Code Generation Framework
T4 is currently designed to produce a single output file per template file. While this works well for the simplest code generation tasks, it is a significant limitation for real-world business application projects. Using DAL code generation as an example, the amount of generated code can reach tens of thousands lines of code for a mid-size project and hundreds of thousands for a large project. Managing a single generated file of this size is very difficult. As a workaround, you can create multiple T4 files and break the generated code into several output files. However, having to maintain multiple T4 files for a single logical input increases complexity, chances of errors and doesn’t scale will with team size. To be relevant to needs of application developers and architects on mid- to large-scale projects, T4 must allow generating multiple output files from a single code generation file.
Although it is possible to use proven object-oriented design techniques to make T4 templates reusable and extensible, the vast majority of the T4 templates available in Visual Studio SDK and on the Internet rely on making changes directly in the original source code for extensibility. This approach is very fragile and will result in a significant amount of rework required to maintain customizations as new versions of the widely adopted T4 code generators are released. It would be nice for T4 to define an explicit extensibility model and provide guidance on good template design.
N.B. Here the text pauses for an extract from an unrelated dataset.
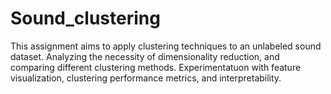 # Sound_clustering

This assignment aims to apply clustering techniques to an unlabeled sound dataset. Analyzing the necessity of dimensionality reduction, and comparing different clustering methods. Experimentatuon with feature visualization, clustering performance metrics, and interpretability.

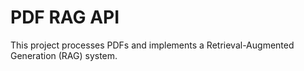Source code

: # PDF RAG API

This project processes PDFs and implements a Retrieval-Augmented Generation (RAG) system.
It is my belief that the best way to accomplish these goals is by providing an object-oriented framework that can be used and extended inside of standard T4 code blocks. .NET framework design is a well established engineering discipline. On the other hand, extending template syntax with specialized processing directives to accomplish these goals means extending the T4 programming language. Design of new programming languages is still closer art than science; it is difficult to get right and takes a lot more time and effort.
Ready-to-use code generators
Developers will be happy to live with the current limitations of T4 if it provides enough immediate value in the form of ready-to-use code generators to justify the initial learning curve. Unfortunately, the limited number of ready-to-use code generators coming from Microsoft teams are currently embedded in heavy software factories. It would be nice for T4 provide a number of ready-to-use code generators that don’t require additional investment. From application development standpoint, it would be ideal if all code generators in Visual Studio were implemented in T4 or allowed using T4 to extend them.